The Quality Over Quantity Debate Is Dangerous

We need quantity to get to quality.

I’ve read a few more articles over the last few weeks where the focus was on quality at the expense of quantity.

One of the posts was in the context of social media. It talked about how the way to build a social media following was to focus on quality posts and not just on creating a large number of posts.

I totally get that. If you’re just posting random things to your social accounts all the time you’re probably not going to have much luck with engagement.

Another post was about creating content for your website. It was about blog posts, ebooks, podcasts, videos, etc. All those kinds of things. Again, the article leaned on the point that quality is the focus.

You Can’t Have One Without The Other

Quality is always the goal. I don’t think anyone jumps into something with the goal of not creating something that’s quality, but I think there’s a danger in getting into something with a strict goal on only creating things that are quality.

When you start out doing something you don’t have much skill. Therefore, you need quantity in order to get to the level where you’re creating quality.

I know that looking back on when I started blogging that I created posts that were pretty good. It was an okay start, but I know that today the posts I create are much better. I still create quite a few blog posts each year, but the quality is better. But I had to put in the effort and quantity in order to learn.

It’s kind of like that with everything in life.

I read another post from some time back earlier this year that really hit on the quantity point really well. The post looked at some examples including one where an art teacher had one half of the students focus on creating one clay pot the entire year. They could work on this one pot and focus on creating the one best pot possible.

The other half of the class worked on creating as many pots as possible. That’s it. No focus on quality. But at the end of the semester the kids that focused on quantity were creating better pots than the ones that focused on quality.

That’s why quantity is needed, but obviously you can’t just do something over and over without a focus. There needs to be a focus on getting better, but it does seem that if you do something over and over that you’ll probably get pretty good at it even if that wasn’t your goal.

Setting Up Regular Schedules

I’m a big believer that we are what we do every day. If you want to be a writer you write every day. If you want to be a pro golfer then you golf every day. If you want to be an accountant than you work the books every day.

By design or not be design we kind of become what we do every day. If you want to get good with something related to your business like sales or creating content or posting on social media then you need to do it every day.

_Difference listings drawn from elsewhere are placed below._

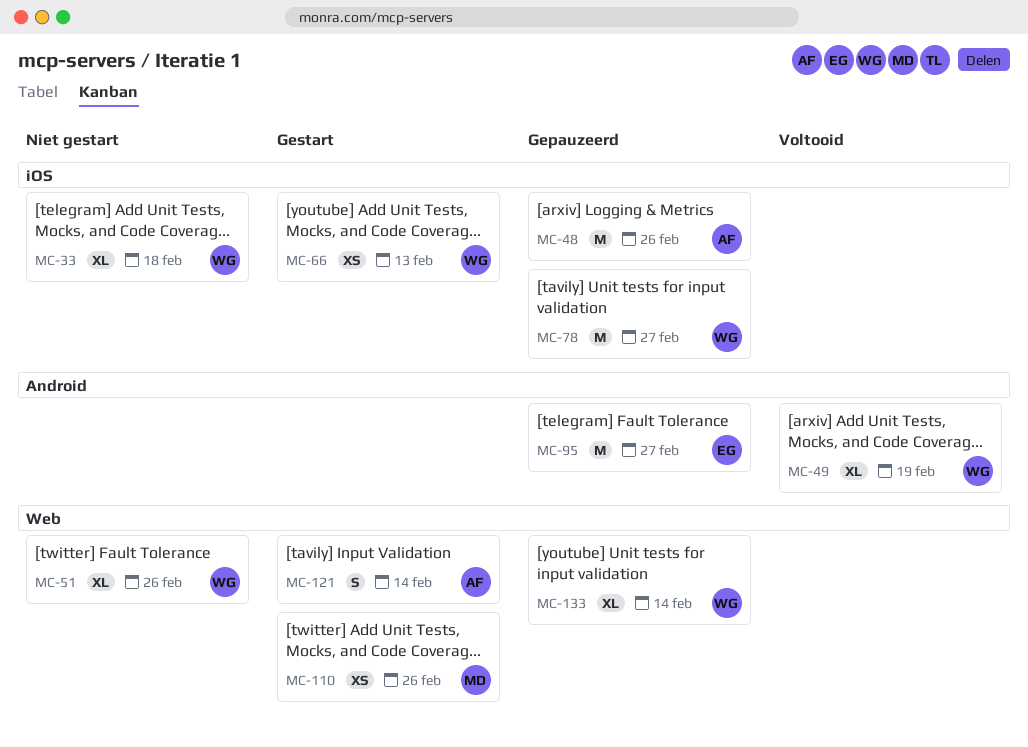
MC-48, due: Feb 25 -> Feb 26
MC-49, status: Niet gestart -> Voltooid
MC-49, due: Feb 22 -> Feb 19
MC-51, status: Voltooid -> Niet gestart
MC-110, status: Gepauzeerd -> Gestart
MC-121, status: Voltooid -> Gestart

Some days the work will be good. Some days it won’t be good. But the key to success is committing to doing it all the time. Look at skipping a day as a big time sin. It just can’t be done. Some days it’ll be easy. You’ll be feeling good and you’ll be in the zone. Still do the same work on those days.

Other days it’ll be really challenging. Maybe you won’t be feeling good or maybe something bad will have happened. Push through it and do what you can. Complete the daily task.

By sticking with a schedule you’ll be putting in your quantity and that will build to quality.

Many people can’t stick to a schedule and it’s why they struggle with some things.


One final point on this debate is the idea of experimenting. The first step is to commit to doing what you want to do every day, on a regular schedule, but the next step is to make sure that experimenting is part of the equation.

We’re coming into the NFL season. I’m a fan of the Green Bay Packers and this year the coach has been talking about getting back to basics with the offense, but he’s also talking about trying new things that he hasn’t done before. He’s doing much of what they’ve always done, but he’s adding in a little experimentation.

I think that’s a good way to go about it. They practice the same things every day and that leads to the players getting better at the plays and at the fundamentals. They’re putting in their quantity to get to quality.

But they’re also mixing in new things. They’re looking for new ways to get better. Maybe they discover a new fundamental or a new way to run a play that is better. If they discover something like that they then implement that into their quantity and they get better.

In life we need a lot of quantity and repetition. We need regular schedules of doing the same thing over and over. And we need to mix that with a little experimentation. That will keep us engaged while we’re trudging through the quantity. And it will lead to jumps in innovation.

Those two things combined lead to quality.

Don’t fall into the trap of thinking that you need to create only quality things. That’s obviously the goal, but you need quantity in order to get to quality.

Remember the experiment with the kids and the clay pots.